----- EXTRACTED DATA -----

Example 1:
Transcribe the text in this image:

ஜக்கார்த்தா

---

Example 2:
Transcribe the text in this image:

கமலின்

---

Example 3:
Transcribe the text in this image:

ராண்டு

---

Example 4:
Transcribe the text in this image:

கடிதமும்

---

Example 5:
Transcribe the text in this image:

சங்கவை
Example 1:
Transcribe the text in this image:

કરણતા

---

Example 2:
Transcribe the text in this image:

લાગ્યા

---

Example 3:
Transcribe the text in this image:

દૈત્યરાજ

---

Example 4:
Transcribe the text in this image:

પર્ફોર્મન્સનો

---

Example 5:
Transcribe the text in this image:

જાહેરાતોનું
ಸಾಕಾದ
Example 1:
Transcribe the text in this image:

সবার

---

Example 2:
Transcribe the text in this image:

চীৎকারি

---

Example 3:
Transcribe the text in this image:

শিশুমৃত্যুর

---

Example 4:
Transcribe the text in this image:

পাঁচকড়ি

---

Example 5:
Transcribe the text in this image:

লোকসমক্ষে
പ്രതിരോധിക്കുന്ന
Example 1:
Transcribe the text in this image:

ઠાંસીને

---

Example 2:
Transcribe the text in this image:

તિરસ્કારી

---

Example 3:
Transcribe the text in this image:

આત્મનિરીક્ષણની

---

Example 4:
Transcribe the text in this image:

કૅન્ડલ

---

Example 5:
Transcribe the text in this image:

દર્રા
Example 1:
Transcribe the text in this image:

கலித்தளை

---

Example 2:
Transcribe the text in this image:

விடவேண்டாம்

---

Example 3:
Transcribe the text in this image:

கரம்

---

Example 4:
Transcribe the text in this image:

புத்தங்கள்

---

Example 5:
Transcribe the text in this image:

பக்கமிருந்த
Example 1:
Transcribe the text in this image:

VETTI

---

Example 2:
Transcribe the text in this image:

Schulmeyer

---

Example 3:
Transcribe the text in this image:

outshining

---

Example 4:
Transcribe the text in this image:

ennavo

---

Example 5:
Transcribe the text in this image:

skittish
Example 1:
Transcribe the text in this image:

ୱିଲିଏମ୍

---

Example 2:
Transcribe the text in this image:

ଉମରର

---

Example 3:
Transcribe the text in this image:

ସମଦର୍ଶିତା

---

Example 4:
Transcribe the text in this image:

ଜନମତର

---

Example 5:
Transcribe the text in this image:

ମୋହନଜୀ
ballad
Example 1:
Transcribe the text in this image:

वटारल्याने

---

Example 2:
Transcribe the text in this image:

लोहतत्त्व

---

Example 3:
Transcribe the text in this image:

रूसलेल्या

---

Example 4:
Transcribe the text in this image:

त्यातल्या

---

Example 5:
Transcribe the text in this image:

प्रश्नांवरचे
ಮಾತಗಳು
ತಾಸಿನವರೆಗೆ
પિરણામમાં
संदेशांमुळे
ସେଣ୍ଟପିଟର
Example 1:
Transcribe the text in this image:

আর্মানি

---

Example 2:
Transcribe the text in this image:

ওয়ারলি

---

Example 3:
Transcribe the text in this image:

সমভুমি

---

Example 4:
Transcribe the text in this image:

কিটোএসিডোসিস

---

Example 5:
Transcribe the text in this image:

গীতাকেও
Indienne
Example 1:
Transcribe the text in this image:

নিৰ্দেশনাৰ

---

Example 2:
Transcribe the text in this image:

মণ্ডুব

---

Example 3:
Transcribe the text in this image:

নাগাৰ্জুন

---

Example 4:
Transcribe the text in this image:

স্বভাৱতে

-----

WHAT YOU NEED TO DO: Go through the records above and set each one down exactly, please.

OUTPUT:
Example 1:
Transcribe the text in this image:

ஜக்கார்த்தா

---

Example 2:
Transcribe the text in this image:

கமலின்

---

Example 3:
Transcribe the text in this image:

ராண்டு

---

Example 4:
Transcribe the text in this image:

கடிதமும்

---

Example 5:
Transcribe the text in this image:

சங்கவை
Example 1:
Transcribe the text in this image:

કરણતા

---

Example 2:
Transcribe the text in this image:

લાગ્યા

---

Example 3:
Transcribe the text in this image:

દૈત્યરાજ

---

Example 4:
Transcribe the text in this image:

પર્ફોર્મન્સનો

---

Example 5:
Transcribe the text in this image:

જાહેરાતોનું
ಸಾಕಾದ
Example 1:
Transcribe the text in this image:

সবার

---

Example 2:
Transcribe the text in this image:

চীৎকারি

---

Example 3:
Transcribe the text in this image:

শিশুমৃত্যুর

---

Example 4:
Transcribe the text in this image:

পাঁচকড়ি

---

Example 5:
Transcribe the text in this image:

লোকসমক্ষে
പ്രതിരോധിക്കുന്ന
Example 1:
Transcribe the text in this image:

ઠાંસીને

---

Example 2:
Transcribe the text in this image:

તિરસ્કારી

---

Example 3:
Transcribe the text in this image:

આત્મનિરીક્ષણની

---

Example 4:
Transcribe the text in this image:

કૅન્ડલ

---

Example 5:
Transcribe the text in this image:

દર્રા
Example 1:
Transcribe the text in this image:

கலித்தளை

---

Example 2:
Transcribe the text in this image:

விடவேண்டாம்

---

Example 3:
Transcribe the text in this image:

கரம்

---

Example 4:
Transcribe the text in this image:

புத்தங்கள்

---

Example 5:
Transcribe the text in this image:

பக்கமிருந்த
Example 1:
Transcribe the text in this image:

VETTI

---

Example 2:
Transcribe the text in this image:

Schulmeyer

---

Example 3:
Transcribe the text in this image:

outshining

---

Example 4:
Transcribe the text in this image:

ennavo

---

Example 5:
Transcribe the text in this image:

skittish
Example 1:
Transcribe the text in this image:

ୱିଲିଏମ୍

---

Example 2:
Transcribe the text in this image:

ଉମରର

---

Example 3:
Transcribe the text in this image:

ସମଦର୍ଶିତା

---

Example 4:
Transcribe the text in this image:

ଜନମତର

---

Example 5:
Transcribe the text in this image:

ମୋହନଜୀ
ballad
Example 1:
Transcribe the text in this image:

वटारल्याने

---

Example 2:
Transcribe the text in this image:

लोहतत्त्व

---

Example 3:
Transcribe the text in this image:

रूसलेल्या

---

Example 4:
Transcribe the text in this image:

त्यातल्या

---

Example 5:
Transcribe the text in this image:

प्रश्नांवरचे
ಮಾತಗಳು
ತಾಸಿನವರೆಗೆ
પિરણામમાં
संदेशांमुळे
ସେଣ୍ଟପିଟର
Example 1:
Transcribe the text in this image:

আর্মানি

---

Example 2:
Transcribe the text in this image:

ওয়ারলি

---

Example 3:
Transcribe the text in this image:

সমভুমি

---

Example 4:
Transcribe the text in this image:

কিটোএসিডোসিস

---

Example 5:
Transcribe the text in this image:

গীতাকেও
Indienne
Example 1:
Transcribe the text in this image:

নিৰ্দেশনাৰ

---

Example 2:
Transcribe the text in this image:

মণ্ডুব

---

Example 3:
Transcribe the text in this image:

নাগাৰ্জুন

---

Example 4:
Transcribe the text in this image:

স্বভাৱতে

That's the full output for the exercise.